Friday, April 18, 2014

Transcendence

A stodgy, uninteresting view of artificial intelligence. With enough plot-holes to go around. Made for sci-fi fans that don't mind huge gaping plot-holes.

Rated PG-13 for sci-fi action and violence, some bloody images, brief strong language and sensuality.

Transcendence

Transcendence is a plot-hole minefield. A techno-thriller based on a shaky premise that doesn’t even begin to start answering the questions it poses. Instead, it’s too caught up in forbidden love to make any sense of what’s going on in the story. It’s a movie with big ambitions, I’ll give it that. Lifetime cinematographer Wally Pfister (Inception) finally gets his shot to direct. He’s certainly adept at understanding where his camera should be and how to frame a shot. Unfortunately, the script, penned by relatively unknown screenwriter Jack Paglen, is as hollow as the promise of fully functioning artificial intelligence.

Will Caster (Johnny Depp) is the preeminent leader in his chosen field, researching and developing artificial intelligence. The idea is soon planted that an AI with the ability to think and operate on its own would soon become smarter than the collective intelligence of everyone who has ever lived in the history of the world. It’s a brave new world Will is proposing. The benefits appear to be limitless if somehow scientists could create a viable, self-aware AI. Along with his wife, Evelyn (Rebecca Hall), they’re so close to realizing their dream. They’ve created an AI nicknamed PINN. While intelligent, there’s still something missing. The human element.

While this technology promises to improve and enrich the lives of everyone on earth — a claim that just about every new technology makes — there are some people that don’t want to see the creation of autonomous thinking machines. A domestic terrorist group called R.I.F.T. is determined not to let this technology out. Even if it means murdering people like Will in order to stifle and end years of research.

As the previews indicate, an assassination attempt on Will by R.I.F.T. proves fatal. But not before Evelyn, along with family friend Max (Paul Bettany), are able to upload Will’s consciousness into PINN’s existing memory. For having never done a procedure like this before, they sure know what they’re doing. They hook Will up to some electrodes, punch a few keys, sit back and watch him get uploaded.

With Will inside the program, he’s now a fully functioning intelligence, able to learn and grow faster than anyone would’ve imagined. The implications are frightening, and it’s easy to see why the R.I.F.T. group was so terrified of it. There are some deep, thought-provoking questions asked during the movie, yet it becomes stymied by its own stodginess. Great lengths of the movie feel like they’re going everywhere and nowhere simultaneously, resulting in an awkwardly paced thriller that isn’t all that thrilling. It’s just sort of there, meandering through its story without fully realizing the life and death stakes it’s created.

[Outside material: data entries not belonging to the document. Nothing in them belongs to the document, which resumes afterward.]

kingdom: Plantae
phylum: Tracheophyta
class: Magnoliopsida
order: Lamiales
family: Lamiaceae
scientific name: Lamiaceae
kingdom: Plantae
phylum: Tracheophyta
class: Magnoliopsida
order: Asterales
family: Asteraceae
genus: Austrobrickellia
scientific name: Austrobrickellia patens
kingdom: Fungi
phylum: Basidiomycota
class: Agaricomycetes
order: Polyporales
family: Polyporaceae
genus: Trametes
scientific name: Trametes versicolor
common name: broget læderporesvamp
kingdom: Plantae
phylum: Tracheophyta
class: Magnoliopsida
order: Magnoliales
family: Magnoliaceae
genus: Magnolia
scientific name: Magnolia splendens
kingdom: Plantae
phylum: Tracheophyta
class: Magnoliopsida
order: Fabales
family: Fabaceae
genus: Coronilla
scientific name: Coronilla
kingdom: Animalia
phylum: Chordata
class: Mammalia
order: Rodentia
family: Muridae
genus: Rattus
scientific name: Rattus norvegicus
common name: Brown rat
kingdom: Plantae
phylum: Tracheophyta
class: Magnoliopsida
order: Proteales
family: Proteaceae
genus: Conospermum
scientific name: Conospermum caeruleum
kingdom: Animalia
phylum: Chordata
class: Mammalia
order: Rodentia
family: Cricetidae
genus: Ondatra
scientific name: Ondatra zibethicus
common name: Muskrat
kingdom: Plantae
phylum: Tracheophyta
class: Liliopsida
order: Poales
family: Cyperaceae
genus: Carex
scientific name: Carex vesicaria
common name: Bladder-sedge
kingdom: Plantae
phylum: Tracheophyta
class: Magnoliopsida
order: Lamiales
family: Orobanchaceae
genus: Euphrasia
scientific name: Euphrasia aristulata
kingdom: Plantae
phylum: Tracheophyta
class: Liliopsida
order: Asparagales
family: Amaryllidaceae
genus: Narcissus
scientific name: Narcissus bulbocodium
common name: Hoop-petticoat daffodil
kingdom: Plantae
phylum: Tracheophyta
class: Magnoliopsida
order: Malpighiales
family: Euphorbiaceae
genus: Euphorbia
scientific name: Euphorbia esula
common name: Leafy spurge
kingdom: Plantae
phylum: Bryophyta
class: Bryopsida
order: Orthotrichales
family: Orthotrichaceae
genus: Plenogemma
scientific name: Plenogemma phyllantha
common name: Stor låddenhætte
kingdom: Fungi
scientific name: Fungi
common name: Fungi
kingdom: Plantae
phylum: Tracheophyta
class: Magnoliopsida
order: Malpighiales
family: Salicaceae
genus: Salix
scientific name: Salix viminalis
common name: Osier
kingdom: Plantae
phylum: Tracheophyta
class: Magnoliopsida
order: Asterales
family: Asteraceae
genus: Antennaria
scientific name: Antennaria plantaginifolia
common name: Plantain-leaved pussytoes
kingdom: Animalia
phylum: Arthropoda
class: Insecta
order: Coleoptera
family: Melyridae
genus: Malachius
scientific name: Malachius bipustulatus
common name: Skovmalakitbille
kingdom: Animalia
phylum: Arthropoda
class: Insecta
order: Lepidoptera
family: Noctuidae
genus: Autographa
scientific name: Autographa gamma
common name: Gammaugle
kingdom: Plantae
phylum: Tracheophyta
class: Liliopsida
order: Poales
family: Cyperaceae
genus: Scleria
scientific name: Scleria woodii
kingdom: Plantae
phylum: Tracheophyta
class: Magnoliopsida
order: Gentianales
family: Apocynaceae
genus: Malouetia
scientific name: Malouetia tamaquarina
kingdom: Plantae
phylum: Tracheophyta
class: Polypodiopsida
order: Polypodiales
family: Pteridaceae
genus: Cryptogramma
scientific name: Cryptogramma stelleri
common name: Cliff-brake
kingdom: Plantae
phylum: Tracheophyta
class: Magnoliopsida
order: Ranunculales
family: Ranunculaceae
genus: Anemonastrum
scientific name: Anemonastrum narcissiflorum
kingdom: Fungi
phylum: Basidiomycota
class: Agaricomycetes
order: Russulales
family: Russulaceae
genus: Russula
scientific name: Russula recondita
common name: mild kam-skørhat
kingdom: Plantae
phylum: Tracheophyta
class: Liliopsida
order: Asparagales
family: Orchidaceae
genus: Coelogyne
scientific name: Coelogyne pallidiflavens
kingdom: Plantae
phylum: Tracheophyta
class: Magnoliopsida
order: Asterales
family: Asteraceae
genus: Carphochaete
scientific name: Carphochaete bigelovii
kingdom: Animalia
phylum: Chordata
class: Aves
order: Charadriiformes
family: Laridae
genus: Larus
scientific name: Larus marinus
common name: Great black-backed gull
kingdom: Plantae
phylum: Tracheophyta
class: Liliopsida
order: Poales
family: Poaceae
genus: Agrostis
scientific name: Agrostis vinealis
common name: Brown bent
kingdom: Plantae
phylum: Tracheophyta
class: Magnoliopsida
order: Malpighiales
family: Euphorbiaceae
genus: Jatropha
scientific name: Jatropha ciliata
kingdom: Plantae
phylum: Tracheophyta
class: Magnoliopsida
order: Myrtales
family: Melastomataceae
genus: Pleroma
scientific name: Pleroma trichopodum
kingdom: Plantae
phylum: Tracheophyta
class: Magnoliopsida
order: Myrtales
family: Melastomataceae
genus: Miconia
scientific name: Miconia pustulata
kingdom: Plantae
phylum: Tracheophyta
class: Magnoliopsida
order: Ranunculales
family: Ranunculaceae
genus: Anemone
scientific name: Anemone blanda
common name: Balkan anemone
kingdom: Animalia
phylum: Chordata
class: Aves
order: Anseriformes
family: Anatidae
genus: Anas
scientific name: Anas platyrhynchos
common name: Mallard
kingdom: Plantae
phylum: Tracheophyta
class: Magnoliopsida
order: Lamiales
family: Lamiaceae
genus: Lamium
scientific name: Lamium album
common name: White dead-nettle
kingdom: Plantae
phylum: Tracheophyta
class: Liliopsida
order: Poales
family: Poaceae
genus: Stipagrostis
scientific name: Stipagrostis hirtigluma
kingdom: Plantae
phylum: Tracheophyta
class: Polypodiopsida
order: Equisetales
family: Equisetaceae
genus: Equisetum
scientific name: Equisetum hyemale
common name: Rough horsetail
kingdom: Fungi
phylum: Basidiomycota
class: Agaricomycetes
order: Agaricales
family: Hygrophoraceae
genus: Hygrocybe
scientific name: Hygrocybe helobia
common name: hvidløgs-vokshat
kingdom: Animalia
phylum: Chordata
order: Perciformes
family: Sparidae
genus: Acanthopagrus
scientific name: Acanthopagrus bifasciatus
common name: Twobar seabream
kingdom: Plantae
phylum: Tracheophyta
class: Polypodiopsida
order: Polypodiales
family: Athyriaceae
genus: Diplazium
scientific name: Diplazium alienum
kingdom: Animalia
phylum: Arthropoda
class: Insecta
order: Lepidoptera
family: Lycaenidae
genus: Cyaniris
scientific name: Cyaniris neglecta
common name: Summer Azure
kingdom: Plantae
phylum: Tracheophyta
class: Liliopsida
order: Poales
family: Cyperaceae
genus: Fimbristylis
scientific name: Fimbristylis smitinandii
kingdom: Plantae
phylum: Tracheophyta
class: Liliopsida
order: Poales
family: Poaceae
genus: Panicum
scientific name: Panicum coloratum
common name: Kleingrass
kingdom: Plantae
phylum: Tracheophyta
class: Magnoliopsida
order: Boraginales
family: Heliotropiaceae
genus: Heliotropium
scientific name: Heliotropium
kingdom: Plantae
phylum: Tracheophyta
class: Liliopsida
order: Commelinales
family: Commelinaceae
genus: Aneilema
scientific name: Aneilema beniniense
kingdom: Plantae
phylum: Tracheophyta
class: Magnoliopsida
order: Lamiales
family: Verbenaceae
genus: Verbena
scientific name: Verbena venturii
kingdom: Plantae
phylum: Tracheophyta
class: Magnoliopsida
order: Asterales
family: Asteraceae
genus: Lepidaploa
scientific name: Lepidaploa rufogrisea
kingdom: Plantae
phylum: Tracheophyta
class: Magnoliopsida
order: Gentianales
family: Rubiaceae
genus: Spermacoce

Though the scope seems epic, the movie never really conveys it. It feels too confined, too walled off from the rest of society. Once Will is able to do extraordinary things, critical situations arise that could’ve been handled much easier had Will followed his own advice. By the time the end rolls around, the plot-holes are so numerous and so large, that it’s hard to ignore them anymore. There are fundamental aspects of the story that make no sense whatsoever.

Transcendence does have a great cast. Along with Depp, Black, and Bettany, Cillian Murphy, Morgan Freeman and Kate Mara all provide solid performances. Depp isn’t playing his usual wacko character. He’s toned down, and like most toned-down Depp roles, he appears to be coasting through it.

There are some decent ideas about technology and its inherent dangers. Conveying them effectively is a different story. The movie wallows around in Evelyn’s misplaced love for a machine, neglecting the meatier sci-fi aspects it tried so hard to build in the first place.